Sunday, 8 September 2013

Yum Chatting @ the new Black Stump

Nowadays, yum cha is as Sydney as the Opera House. Where Aussie families once went for family meals to "safe-as-houses" Black Stump Restaurants, they now head to suburban yum cha palaces filled with fearsome fish tanks, chaotic cash register counters, and ceaseless stacks of white tablecloths in the corner. The foreign has become the familiar.

Without really trying, I found myself this morning at my third yum cha - or dim sum as Yanks call it - session in less than a couple of weeks. 

Session #1: with a mate at Kam Fook in Bondi Junction in Sydney's eastern suburbs. Topic of discussion: how banning the should charge tackle in rugby league makes some people happy and some people unhappy. Which obviously led to: how middle aged guys survive divorce by loving their kids.

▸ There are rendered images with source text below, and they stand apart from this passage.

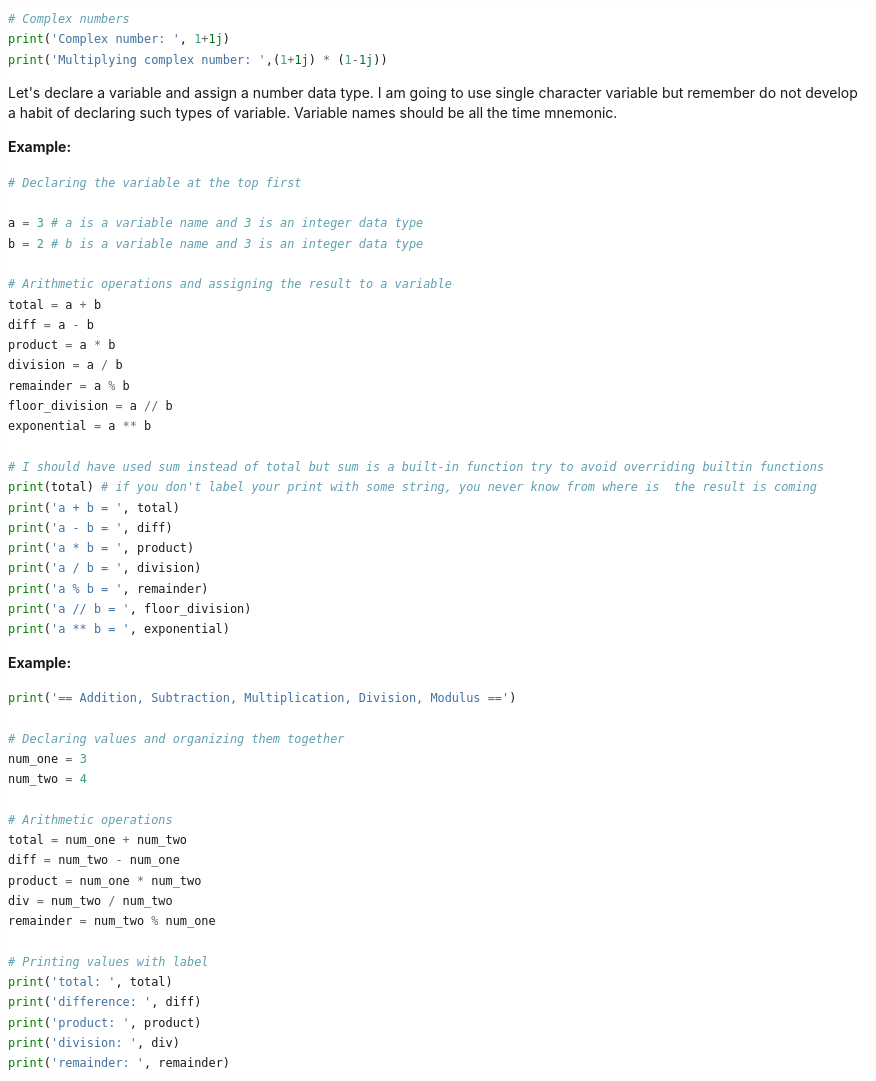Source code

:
 ```py
# Complex numbers
print('Complex number: ', 1+1j)
print('Multiplying complex number: ',(1+1j) * (1-1j))
```

Let's declare a variable and assign a number data type. I am going to use single character variable but remember do not develop a habit of declaring such types of variable. Variable names should be all the time mnemonic.

**Example:**

```python
# Declaring the variable at the top first

a = 3 # a is a variable name and 3 is an integer data type
b = 2 # b is a variable name and 3 is an integer data type

# Arithmetic operations and assigning the result to a variable
total = a + b
diff = a - b
product = a * b
division = a / b
remainder = a % b
floor_division = a // b
exponential = a ** b

# I should have used sum instead of total but sum is a built-in function try to avoid overriding builtin functions
print(total) # if you don't label your print with some string, you never know from where is  the result is coming
print('a + b = ', total)
print('a - b = ', diff)
print('a * b = ', product)
print('a / b = ', division)
print('a % b = ', remainder)
print('a // b = ', floor_division)
print('a ** b = ', exponential)
```

**Example:**

```py
print('== Addition, Subtraction, Multiplication, Division, Modulus ==')

# Declaring values and organizing them together
num_one = 3
num_two = 4

# Arithmetic operations
total = num_one + num_two
diff = num_two - num_one
product = num_one * num_two
div = num_two / num_two
remainder = num_two % num_one

# Printing values with label
print('total: ', total)
print('difference: ', diff)
print('product: ', product)
print('division: ', div)
print('remainder: ', remainder)
```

Session #2: with my adult daughter for Father's Day at Tingha Palace in the Parramatta Leagues Club in Parramatta, Sydney's booming second CBD. Topic of discussion: the intrigue of old hand-painted advertisements for Bushell's Tea on brick buildings in country towns with names like Gulgong and Canowindra. Which obviously led to: what we would do if we won Lotto and could do anything we wanted to do.

Session #3: with my partner in "dumpling diving" and life at Fortune Palace at our local shopping centre, Carlingford Court, where specialty dried seafood stores and exotic soft drinks have literally replaced the Black Stump and a suburban roller skating rink. Topic of discussion: what's on for this week. Which obviously led to: whether to follow head or heart in deciding to quit a job.

The ladies in blue hospital-like smocks push banged-up metal carts stacked high with brown bamboo steamer baskets. A poster for a political candidate at the entrance continues to fight yesterday's battle. Another white middle-aged couple waves at the cute babies and smiles at the crinkly old ladies at a neighbouring table as big and round as the deck of Star Trek's Enterprise.

And, our conversations move from the mundane to the meaningful. We go from staring at our own lives to sharing them with people we care about.

Maybe, it's cos at yum cha, there is no self-consciousness about menus, who's ordering what, how much it costs... There's only happy and gentle "negotiation by nodding" about this cart's goodies or that one's - or let's just have both. Or, everything. 

Prawn and pork dim sims - packing a punch of protein. BBQ pork buns - sweet and crumbly as sunset in an apple orchard. Fried fish balls stacked on eggplant, capsicum and tofu - Cirque du Soliel on a plate. Gow gee with spinach and prawn or scallop - the snappy g'day of a happy God. Sesame prawn rolls - the dish that says "there's really no point at cooking at home in Sydney".

Or maybe we talk good at yum cha cos there's no hard borders, high manners or stolen glances between one set of diners and another, or diners and servers. Rather, it's got all the raucous joy of playing "stacks on" in the school playground.

All-in and all-good makes the chin wag. When we are fundamentally not alone, we are together. At yum cha, we shine as we dine.

As Suzi and I headed back to the car park, I notice a poster for scholastic tutoring on the wall beside the old escalator. I'm sure they do a great job giving the local Asian kids great test scores, but today I'm okay with every kindergarten teacher's lesson. For, sharing is truly caring.


  1. Nice close...well worth remembering every day.

    Cheers mate

  2. Tru dat, as C would say. Hey - awesome on that mad run. You were flying!